Les manifestations qui persistent à Ferguson dans le Missouri et dans un grand nombre d'autres villes américaines rappellent amèrement la fracture sociale qui divise les Etats-Unis sur le plan racial.
La cause directe des tensions est la mort d'un adolescent noir, Michael Brown, abattu par un policier blanc le 9 août dernier alors qu'il n'était pas armé, un incident qui avait immédiatement entraîné des affrontements violents dans la banlieue du comté de Saint Louis, une communauté majoritairement noire comptant une majorité d'officiers de police blancs.
Un vaste mouvement de colère raciale a éclaté lundi après la décision d'un grand jury de ne pas condamner l'officier Darren Wilson. A Ferguson, des bâtiments ont été détruits, des magasins ont été pillés et des coups de feu ont été tirés.
Il est certain que rien ne justifie le vandalisme. Néanmoins, dans une certaine mesure, les troubles de Ferguson devraient alerter les Etats-Unis des risques auxquels ils pourraient être confrontés s'ils laissaient les divisions raciales se creuser.
Si la ségrégation légale fait partie du passé, les disparités raciales aux Etats-Unis restent à peu de chose près les mêmes qu'il y a plusieurs décennies et se sont peut-être même accrues.
De nombreux obstacles (stéréotypes, discrimination au logement et racisme institutionnalisé) demeurent, empêchant les Africains-Américains d'accéder aux bonnes opportunités offertes aux Blancs.

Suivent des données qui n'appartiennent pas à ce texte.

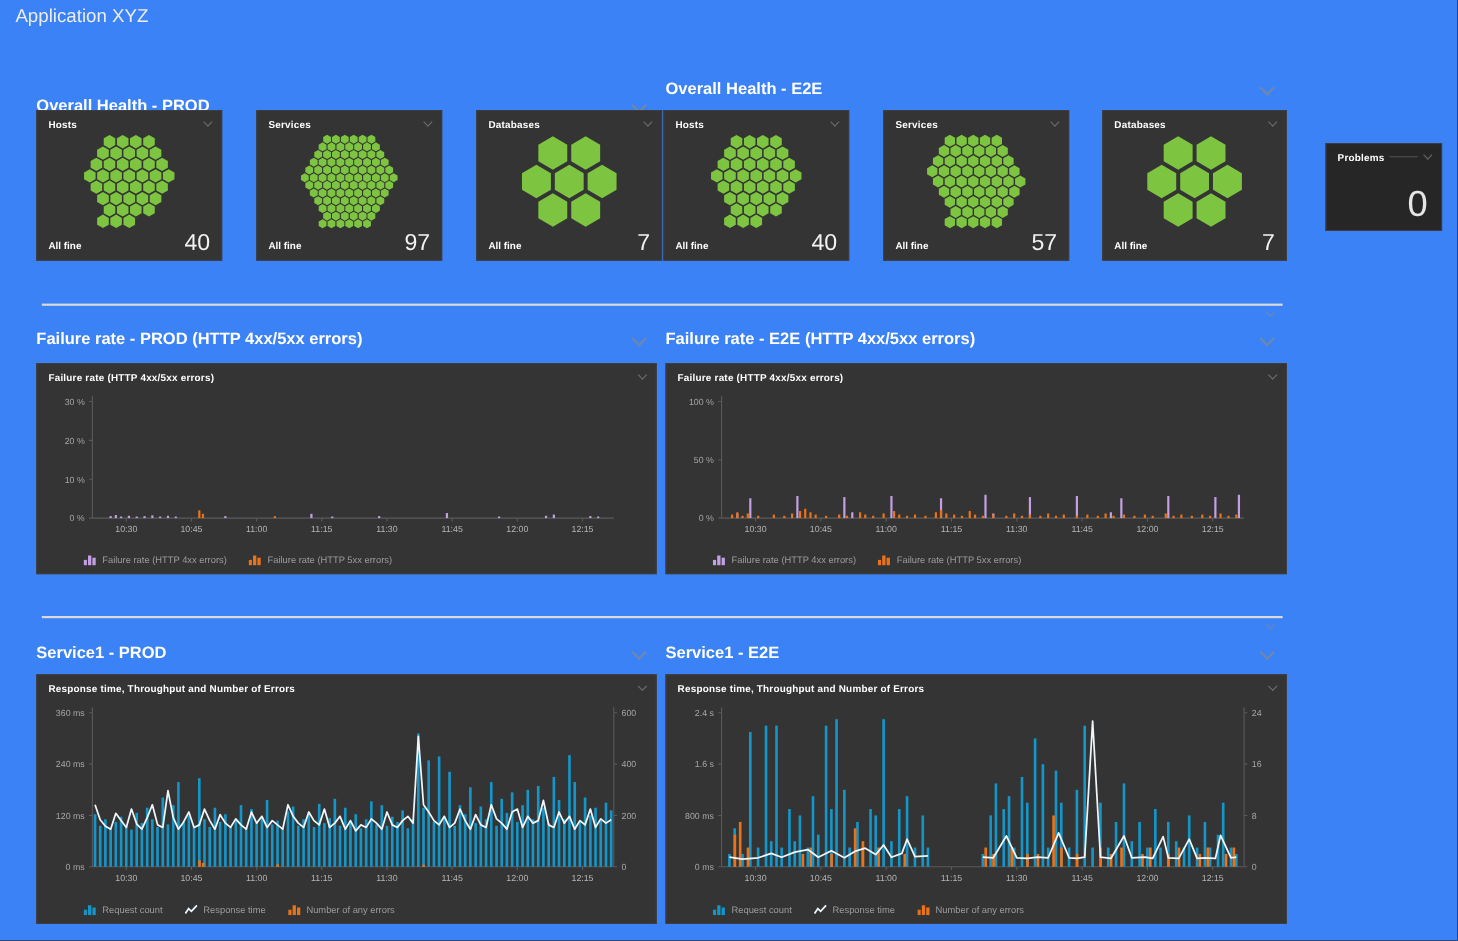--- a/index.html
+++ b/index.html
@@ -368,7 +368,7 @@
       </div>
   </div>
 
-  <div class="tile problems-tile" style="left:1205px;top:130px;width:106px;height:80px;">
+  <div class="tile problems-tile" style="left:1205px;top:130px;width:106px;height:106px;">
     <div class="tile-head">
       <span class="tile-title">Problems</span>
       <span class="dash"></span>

Une étude révélatrice de l'Institut du patrimoine et de la politique sociale a démontré qu'à niveau de réussite égale, par exemple à niveau de revenu égal, les Blancs et les Africains-Américains ne bénéficiaient pas des même retours en ce qui concerne la richesse.
Les disparités de logement creusent davantage les inégalités de richesse. A cause des pratiques discriminatoires d'accord de prêts, du manque d'accès au crédit et de leurs niveaux de revenus plus faibles, les Africains-Américains ont plus de difficultés à acheter une maison, ce qui encourage la formation de communautés divisées par race.
En outre, la ségrégation résidentielle réduit les chances des enfants issus de minorités d'étudier dans des écoles de qualité, ce qui creuse également les disparités en matière de réussite.
De même, les Africains-Américains sont plus vulnérables à l'instabilité du marché du travail que les Blancs. Le taux de chômage des Noirs reste deux fois plus élevé que celui des Blancs.
Tous ces facteurs s'alimentent, créant un cercle vicieux qui accentue de nombreux problèmes, de l'usage excessif de la force contre les Noirs aux incarcérations de masse ou aux manifestations violentes comme celles de Ferguson.
Malheureusement, la plupart des Africains-Américains issus de milieux défavorisés n'ont pas les capacités ou le soutien nécessaires pour briser ce cercle vicieux.
La réticence de la classe politique américaine à modifier les politiques qui accentuent les disparités raciales, dont le traitement fiscal favorisant les milieux aisés, ne fait qu'empirer les choses.
Le calme et la paix reviendront à Ferguson. Mais le mécontentement des Africains-Américains ne disparaîtra pas forcément. Le gouvernement américain devrait tirer une bonne leçon de l'incident de Ferguson : édifier une société saine, juste et équitable ne sera pas possible tant que la nation poursuivra sa trajectoire actuelle.